2.6, 3.0, and truly independent intepreters

Tue Oct 28 05:05:59 EDT 2008

On Oct 26, 6:57 pm, "Andy O'Meara" <and... at gmail.com> wrote:
> Grrr... I posted a ton of lengthy replies to you and other recent
> posts here using Google and none of them made it, argh. Poof. There's
> nothing that fires more up more than lost work,  so I'll have to
> revert short and simple answers for the time being.  Argh, damn.
>
> On Oct 25, 1:26 am, greg <g... at cosc.canterbury.ac.nz> wrote:
>
>
>
> > Andy O'Meara wrote:
> > > I would definitely agree if there was a context (i.e. environment)
> > > object passed around then perhaps we'd have the best of all worlds.
>
> > Moreover, I think this is probably the *only* way that
> > totally independent interpreters could be realized.
>
> > Converting the whole C API to use this strategy would be
> > a very big project. Also, on the face of it, it seems like
> > it would render all existing C extension code obsolete,
> > although it might be possible to do something clever with
> > macros to create a compatibility layer.
>
> > Another thing to consider is that passing all these extra
> > pointers around everywhere is bound to have some effect
> > on performance.
>
> I'm with you on all counts, so no disagreement there.  On the "passing
> a ptr everywhere" issue, perhaps one idea is that all objects could
> have an additionalfieldthat would point back to their parent context
> (ie. their interpreter).  So the only prototypes that would have to be
> modified to contain the context ptr would be the ones that don't
> inherently operate on objects (e.g. importing a module).

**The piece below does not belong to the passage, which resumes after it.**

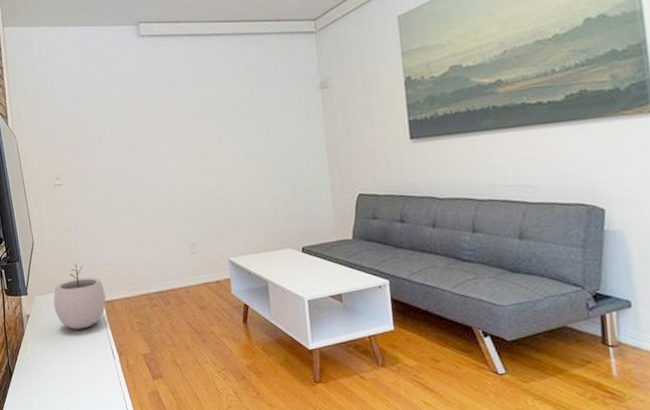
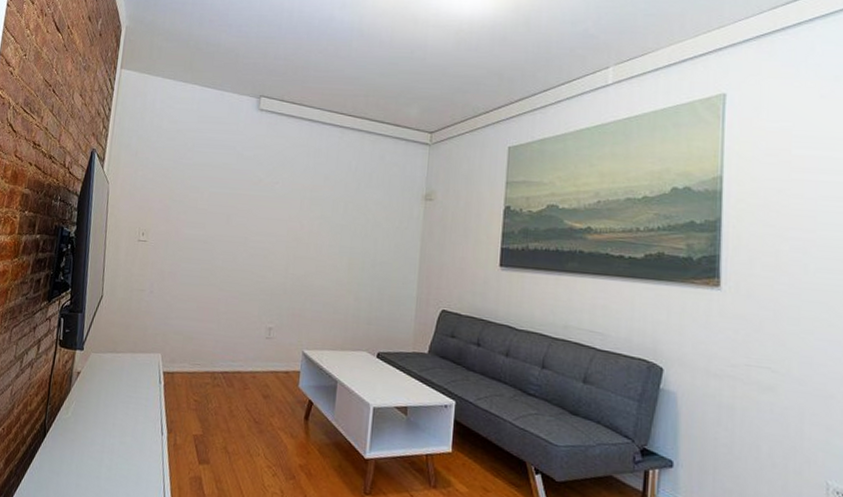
plant pot: present [53,263,106,329] -> none [109,326,168,397]

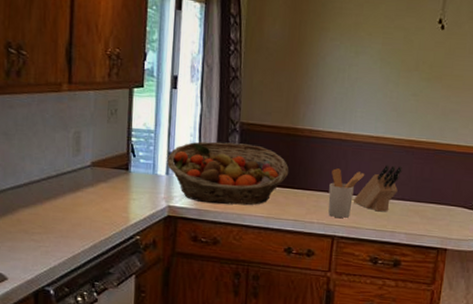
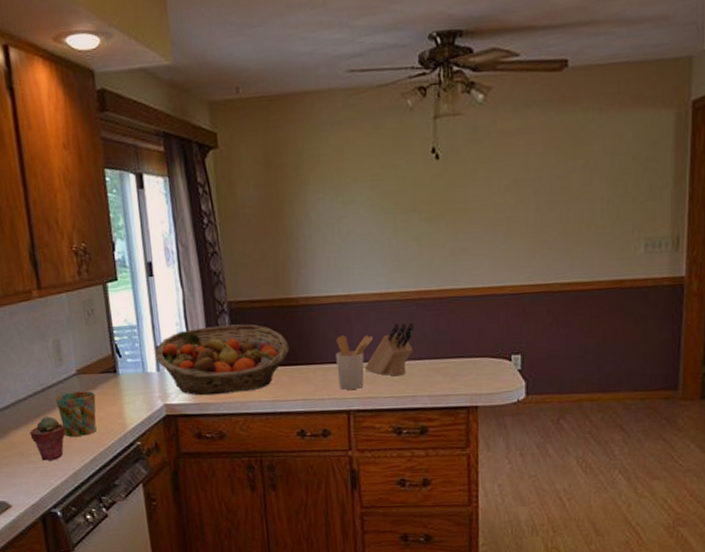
potted succulent: none [37,199,71,242] -> present [29,415,65,461]
mug: none [67,181,105,224] -> present [55,391,97,437]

Trying to directly share objects like this is going to create
contention.  The refcounting becomes the sequential portion of
Amdahl's Law.  This is why safethread doesn't scale very well: I share
a massive amount of objects.

An alternative, actually simpler, is to create proxies to your real
object.  The proxy object has a pointer to the real object and the
context containing it.  When you call a method it serializes the
arguments, acquires the target context's GIL (while releasing yours),
and deserializes in the target context.  Once the method returns it
reverses the process.

There's two reasons why this may perform well for you: First,
operations done purely in C may cheat (if so designed).  A copy from
one memory buffer to another memory buffer may be given two proxies as
arguments, but then operate directly on the target objects (ie without
serialization).

Second, if a target context is idle you can enter it (acquiring its
GIL) without any context switch.

Of course that scenario is full of "maybes", which is why I have
little interest in it..

An even better scenario is if your memory buffer's methods are in pure
C and it's a simple object (no pointers).  You can stick the memory
buffer in shared memory and have multiple processes manipulate it from
C.  More "maybes".

An evil trick if you need pointers, but control the allocation, is to
take advantage of the fork model.  Have a master process create a
bunch of blank files (temp files if linux doesn't allow /dev/zero),
mmap them all using MAP_SHARED, then fork and utilize.  The addresses
will be inherited from the master process, so any pointers within them
will be usable across all processes.  If you ever want to return
memory to the system you can close that file, then have all processes
use MAP_SHARED|MAP_FIXED to overwrite it.  Evil, but should be
disturbingly effective, and still doesn't require modifying CPython.